В мае стараниями Парина его положили в больницу Института терапии. С собой он взял книги, подаренные Новиковым. На книге стихов тот написал: «Когда-то надписывал книжку Вашему папе – Леониду Николаевичу Андрееву, а ныне Вам – его сынку…» Из больницы он благодарил: «Дорогой Иван Алексеевич, до сих пор не удалось навестить Вас после десятилетнего промежутка: лежу в больнице и подвергаюсь пока не столько лечению, сколько всевозможным исследованиям и обследованиям. Диагноз не очень благоприятен: стенокардия, атеросклероз аорты и мн<огое> другое. <…>
Жена мечтает к 1 июля увезти меня отсюда на Оку, в деревню, в красивые есенинские места, славящиеся к тому же дешевизной жизни. А к осени решится окончательно и мое дело в пленуме Верховного суда. И думаю, к тому времени отпадут все внешние и внутренние препятствия, тормозящие мою поездку к Вам.
Еще раз сердечное спасибо за Вашу поддержку, которую я чувствовал несколько раз в жизни – даже в такие минуты, когда Вы сами не сознавали, что ее оказываете»658.
В больнице его почти каждый вечер навещали. На больничной территории, в глубине, он облюбовал скамейку. Туда все и приходили. Татьяна Морозова, как всегда, выполняла его поручения, тем более что на жену свалились все неисчислимые житейские заботы. Появились Ивашев-Мусатов, Зоя Киселева, Зея Рахим, приехавший из Грузии. В мае, женившись на девушке, работавшей на текстильной фабрике, поселился на подмосковной станции Правда и, видимо с помощью Парина, нашел заработок – переводы японских научных статей.
Повидался с Галиной Русаковой. «В воскресенье была Галя, – сообщал он Морозовой. – Но народу, ради праздничного дня, привалило столько, что мы в саду сидели на лавочке так: слева от нас – 3 посторонних человека, справа – 2. О многом ли можно поговорить в такой обстановке?»659 Не удавалось и писать: «В палате шумно, бестолково и заниматься нельзя ничем. <…> Нетерпение, с которым я жду выписки отсюда и отъезда в Копаново, возрастает с каждым днем и часом. Я уверен, что в этой обстановке и поправка пойдет быстрее. Главное – природа, свобода и покой. И чтобы Алла была рядом»660.

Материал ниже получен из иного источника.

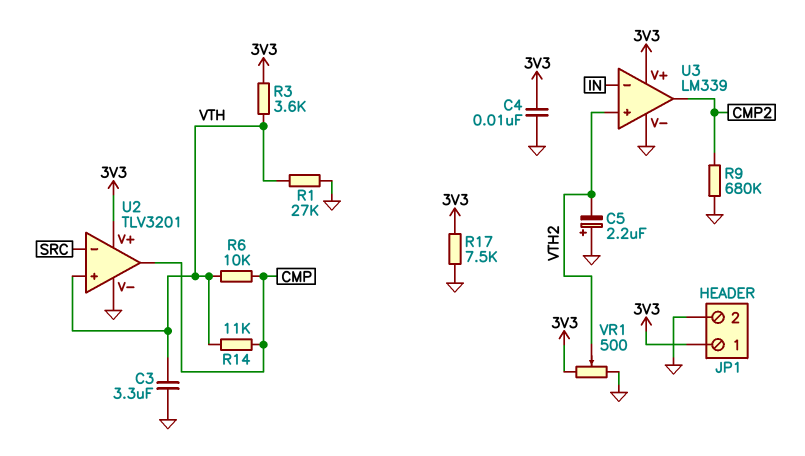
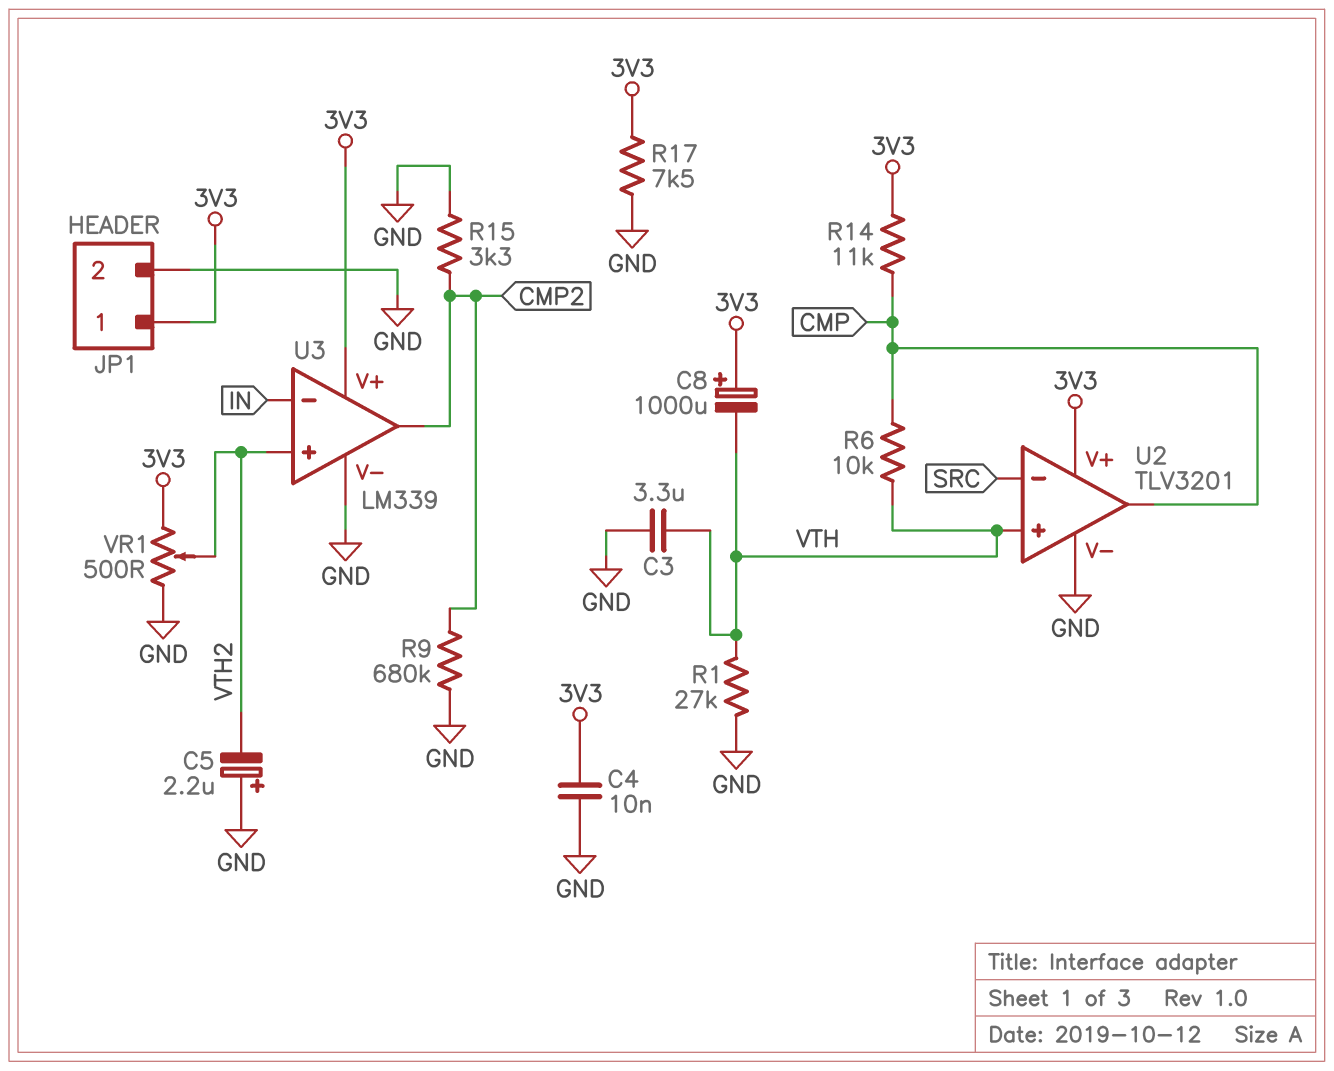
C8: none -> 1000uF (plus 3V3, minus VTH)
R3: 3.6k (3V3, VTH) -> none
R14: 11k (CMP, VTH) -> 11k (3V3, CMP)
R15: none -> 3.3k (CMP2, GND)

Его выписали 22 июня. Диагноз не утешал: последствия инфаркта миокарда, стенокардия, атеросклероз аорты. Впрочем, нового о своем состоянии он узнал немного. Осталась надежда на одно лекарство – природу. В тот же день, сев отвечать на письма, он писал Ракову: «На днях мы с Аллой уезжаем, наконец, в деревню, на Оку (в Рязанскую обл<асть>, недалеко от есенинских мест), на 2 месяца. Буквально – уедем в считаные дни и часы: стосковался я о природе нестерпимо, да и вместе с женой мы еще как следует не пожили вместе из-за сутолоки первого месяца и из-за моей больницы. Она измучена до предела, т. к. последний период перед моим возвращением оказался для нее особенно тяжелым»661.